- [Goal of the exercise]: Nothing but a number should be given: how many lines in the entries below include the string "XINHUA".

- [Information]:
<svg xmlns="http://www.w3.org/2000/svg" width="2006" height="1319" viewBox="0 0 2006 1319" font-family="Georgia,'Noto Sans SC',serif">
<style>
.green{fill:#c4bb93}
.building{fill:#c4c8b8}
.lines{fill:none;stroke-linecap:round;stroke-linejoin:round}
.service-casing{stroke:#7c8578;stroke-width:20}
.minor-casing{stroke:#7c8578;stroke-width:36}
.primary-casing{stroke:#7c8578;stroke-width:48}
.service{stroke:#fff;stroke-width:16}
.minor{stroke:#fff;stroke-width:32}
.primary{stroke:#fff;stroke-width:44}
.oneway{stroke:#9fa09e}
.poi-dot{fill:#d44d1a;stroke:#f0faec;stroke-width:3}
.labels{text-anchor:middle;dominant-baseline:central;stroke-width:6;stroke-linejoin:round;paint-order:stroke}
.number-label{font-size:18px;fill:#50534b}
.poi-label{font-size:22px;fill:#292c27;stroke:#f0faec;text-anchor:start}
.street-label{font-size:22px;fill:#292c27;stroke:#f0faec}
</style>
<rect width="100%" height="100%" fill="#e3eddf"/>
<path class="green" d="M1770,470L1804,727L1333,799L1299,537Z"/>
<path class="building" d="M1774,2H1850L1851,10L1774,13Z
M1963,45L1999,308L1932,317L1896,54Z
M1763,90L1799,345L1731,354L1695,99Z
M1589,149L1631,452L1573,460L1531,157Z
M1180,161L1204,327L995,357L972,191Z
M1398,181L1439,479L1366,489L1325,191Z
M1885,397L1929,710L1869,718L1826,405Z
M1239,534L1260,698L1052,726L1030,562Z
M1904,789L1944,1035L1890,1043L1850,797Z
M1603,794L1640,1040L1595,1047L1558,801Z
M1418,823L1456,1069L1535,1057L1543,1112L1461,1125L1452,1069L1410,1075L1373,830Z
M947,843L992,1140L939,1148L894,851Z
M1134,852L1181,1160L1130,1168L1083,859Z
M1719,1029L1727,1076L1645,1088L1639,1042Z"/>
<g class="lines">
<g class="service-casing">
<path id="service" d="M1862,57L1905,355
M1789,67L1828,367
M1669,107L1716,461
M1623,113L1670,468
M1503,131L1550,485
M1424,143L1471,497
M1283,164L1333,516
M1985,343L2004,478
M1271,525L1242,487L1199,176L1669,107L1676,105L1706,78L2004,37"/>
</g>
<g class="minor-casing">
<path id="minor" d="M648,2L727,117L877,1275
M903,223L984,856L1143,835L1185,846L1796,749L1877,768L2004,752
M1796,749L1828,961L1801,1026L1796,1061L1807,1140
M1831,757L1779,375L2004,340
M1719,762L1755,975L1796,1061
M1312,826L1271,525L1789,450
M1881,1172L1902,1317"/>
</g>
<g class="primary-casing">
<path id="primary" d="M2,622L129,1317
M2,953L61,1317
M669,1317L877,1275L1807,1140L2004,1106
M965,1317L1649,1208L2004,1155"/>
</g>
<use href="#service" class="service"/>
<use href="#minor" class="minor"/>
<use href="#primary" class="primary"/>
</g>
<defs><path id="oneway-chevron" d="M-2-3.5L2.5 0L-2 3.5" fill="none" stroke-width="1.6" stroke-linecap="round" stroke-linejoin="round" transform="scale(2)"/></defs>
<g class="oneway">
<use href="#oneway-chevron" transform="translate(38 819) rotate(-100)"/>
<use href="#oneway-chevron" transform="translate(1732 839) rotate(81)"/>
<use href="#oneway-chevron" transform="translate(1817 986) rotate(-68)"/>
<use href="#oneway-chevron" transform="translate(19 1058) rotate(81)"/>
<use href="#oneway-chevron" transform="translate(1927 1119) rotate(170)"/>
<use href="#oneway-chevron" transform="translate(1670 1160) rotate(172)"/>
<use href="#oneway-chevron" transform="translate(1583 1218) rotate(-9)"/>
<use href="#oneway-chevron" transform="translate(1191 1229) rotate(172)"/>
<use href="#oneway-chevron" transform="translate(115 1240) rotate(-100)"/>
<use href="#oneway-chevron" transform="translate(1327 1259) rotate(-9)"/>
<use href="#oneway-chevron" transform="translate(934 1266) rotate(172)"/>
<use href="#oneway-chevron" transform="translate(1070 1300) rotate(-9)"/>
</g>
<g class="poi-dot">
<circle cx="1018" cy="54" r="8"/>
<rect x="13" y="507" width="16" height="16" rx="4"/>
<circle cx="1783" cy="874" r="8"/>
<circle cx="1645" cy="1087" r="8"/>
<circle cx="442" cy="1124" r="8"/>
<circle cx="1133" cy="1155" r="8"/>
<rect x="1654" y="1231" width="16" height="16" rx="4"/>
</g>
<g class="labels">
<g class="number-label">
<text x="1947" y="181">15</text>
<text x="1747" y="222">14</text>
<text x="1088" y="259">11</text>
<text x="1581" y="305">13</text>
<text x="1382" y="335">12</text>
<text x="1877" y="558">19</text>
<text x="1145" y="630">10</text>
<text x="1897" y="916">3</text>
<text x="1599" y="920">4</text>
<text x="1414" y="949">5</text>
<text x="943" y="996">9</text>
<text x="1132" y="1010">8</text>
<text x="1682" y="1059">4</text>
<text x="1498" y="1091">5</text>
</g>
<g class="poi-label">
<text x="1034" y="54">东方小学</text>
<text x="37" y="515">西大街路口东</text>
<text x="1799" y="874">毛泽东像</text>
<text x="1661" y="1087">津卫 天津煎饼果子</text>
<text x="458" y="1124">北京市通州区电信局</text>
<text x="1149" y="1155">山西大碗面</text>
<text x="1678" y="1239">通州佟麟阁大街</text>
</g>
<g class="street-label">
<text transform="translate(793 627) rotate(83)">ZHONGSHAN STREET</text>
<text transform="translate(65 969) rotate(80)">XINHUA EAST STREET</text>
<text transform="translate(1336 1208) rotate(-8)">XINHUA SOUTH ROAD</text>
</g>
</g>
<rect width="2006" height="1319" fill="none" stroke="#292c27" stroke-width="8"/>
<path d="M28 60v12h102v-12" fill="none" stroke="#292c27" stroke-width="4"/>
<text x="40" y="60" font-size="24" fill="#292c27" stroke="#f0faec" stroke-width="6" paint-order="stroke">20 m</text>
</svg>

- [Finished task]: 2